Volunteer extraordinaire Alida Lemieux (who is an interpreter at Murphys Point in the summer) joined us again and led a great program all about "the sap that binds us." We started off with a hike along the Lally Trail where we used our tree-identification skills from the week before to pick out some sugar maple trees. Alida taught us a trick to identifying the sugar maple leaf - the lobes are "U" shaped (instead of "V" shaped) and the word "sugar" has a "U" in it. She then explained, using a tree volunteer, how the sap in the tree carries nutrients from its roots to its buds, and extra sugar in the sap works as an antifreeze as winter changes to spring - protecting the tree.
At the next stop we learned how many different creatures use the sap produced in maple trees to survive. One of these creatures is a woodpecker called the yellow-bellied sapsucker. It has - you guessed it - a yellowish belly and it likes - you guessed it - to suck the sap out of trees. The holes it makes attract insects, which draw in other creatures, too, forming part of the food chain. We also had the chance to see a hole made by the pilleated woodpecker, which is a much larger bird.
The next stop featured signs that a person had been tapping a tree. It was a single hole, not too deep, but very round - possibly done using a drill.
We then reached Black Creek, where we took a moment to scope out the beaver lodge, muskrat push-ups and various tracks. Alida and Steph had observed an otter on the ice earlier in the afternoon, but it was nowhere to be seen when the group arrived. A couple of big, soaring birds made an appearance in the distance, though!
Alida then showed us how, in theory, one would tap a tree using an old-fashioned wood auger, spiles and sap buckets. We discussed how the lids help to keep things out of the buckets, and how modern syrup operations have different equipment that removes unwanted items from the sap, such as moths and other bugs. Some of our participants are very knowledgeable about maple syrup production!
We then played a game that demonstrated sugar energy transfer by passing sugar around to show how each part of the food chain is affected by sugar maple sap at its start - with birds, insects, cats, fishers and fungus all playing a role. It truly is the sap that binds us!
The last stop on the hike featured a special guest! A visitor from the 1870s talked a bit about how hard families worked to produce maple syrup on family homesteads. She said she had to carry buckets of sap to the big outdoor iron kettle they used to boil the sap. She explained that often they would boil it past the syrup stage and into sugar, which stored more easily and could be sold at markets in Perth. She also told us about a couple of tricks to use when boiling the sap that help to keep it controlled and to remove unwanted particles.
We then made our way back to the drive shed to play some games. The first was a relay. Each team had to carry a small container of "sap" from one bucket to a pot as fast as possible. Emptying the first bucket fastest didn't necessarily mean that team won - there were obstacles to overcome (such as a squirrel in the kettle or horses running out of control and dumping the sap wagon). The team with the most "sap" won!

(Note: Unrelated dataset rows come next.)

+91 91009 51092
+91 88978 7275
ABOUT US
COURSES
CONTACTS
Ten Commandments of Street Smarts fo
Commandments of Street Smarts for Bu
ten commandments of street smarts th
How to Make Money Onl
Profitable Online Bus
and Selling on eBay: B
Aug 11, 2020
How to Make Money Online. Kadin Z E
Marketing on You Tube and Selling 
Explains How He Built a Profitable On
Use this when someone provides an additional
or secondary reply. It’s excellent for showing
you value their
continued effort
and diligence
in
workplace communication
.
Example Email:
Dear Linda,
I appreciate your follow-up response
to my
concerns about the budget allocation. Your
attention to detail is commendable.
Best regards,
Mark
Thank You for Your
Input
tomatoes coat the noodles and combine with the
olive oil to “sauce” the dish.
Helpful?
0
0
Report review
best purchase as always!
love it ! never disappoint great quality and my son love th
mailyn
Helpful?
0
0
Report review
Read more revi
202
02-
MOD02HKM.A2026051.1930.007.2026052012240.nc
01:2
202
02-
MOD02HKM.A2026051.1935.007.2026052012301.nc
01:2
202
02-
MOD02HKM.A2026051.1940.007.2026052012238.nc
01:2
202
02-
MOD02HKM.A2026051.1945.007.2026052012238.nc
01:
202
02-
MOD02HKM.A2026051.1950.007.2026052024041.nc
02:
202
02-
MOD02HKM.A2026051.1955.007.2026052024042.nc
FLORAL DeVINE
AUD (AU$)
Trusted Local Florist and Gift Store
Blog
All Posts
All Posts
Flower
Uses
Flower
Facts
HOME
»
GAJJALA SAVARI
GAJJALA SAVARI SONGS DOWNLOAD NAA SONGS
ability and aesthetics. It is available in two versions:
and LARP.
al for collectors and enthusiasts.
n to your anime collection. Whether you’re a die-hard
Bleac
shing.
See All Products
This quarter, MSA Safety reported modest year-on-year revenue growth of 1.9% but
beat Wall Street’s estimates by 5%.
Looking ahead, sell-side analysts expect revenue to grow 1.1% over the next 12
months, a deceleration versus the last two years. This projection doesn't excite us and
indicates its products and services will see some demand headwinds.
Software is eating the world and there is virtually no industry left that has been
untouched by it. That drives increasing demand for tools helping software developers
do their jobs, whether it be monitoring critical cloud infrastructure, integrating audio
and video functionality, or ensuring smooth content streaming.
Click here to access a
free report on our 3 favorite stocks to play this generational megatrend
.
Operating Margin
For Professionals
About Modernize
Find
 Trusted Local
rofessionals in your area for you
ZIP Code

The second game was a human chain to represent a pipeline for sap collection. The kids were the links in the chain and had to pass a ball hand to hand until they reached the end of the line.
At last it was snack time, which featured dill pickles and crackers to counter the sweetness of taffy on snow (yum!) boiled up by Skipper Jane.
A huge thank you to Alida for travelling all the way back to Murphys Point to lead another great program for us, and to our volunteers Jane Irwin, Pat Batchelor and Stephanie Gray.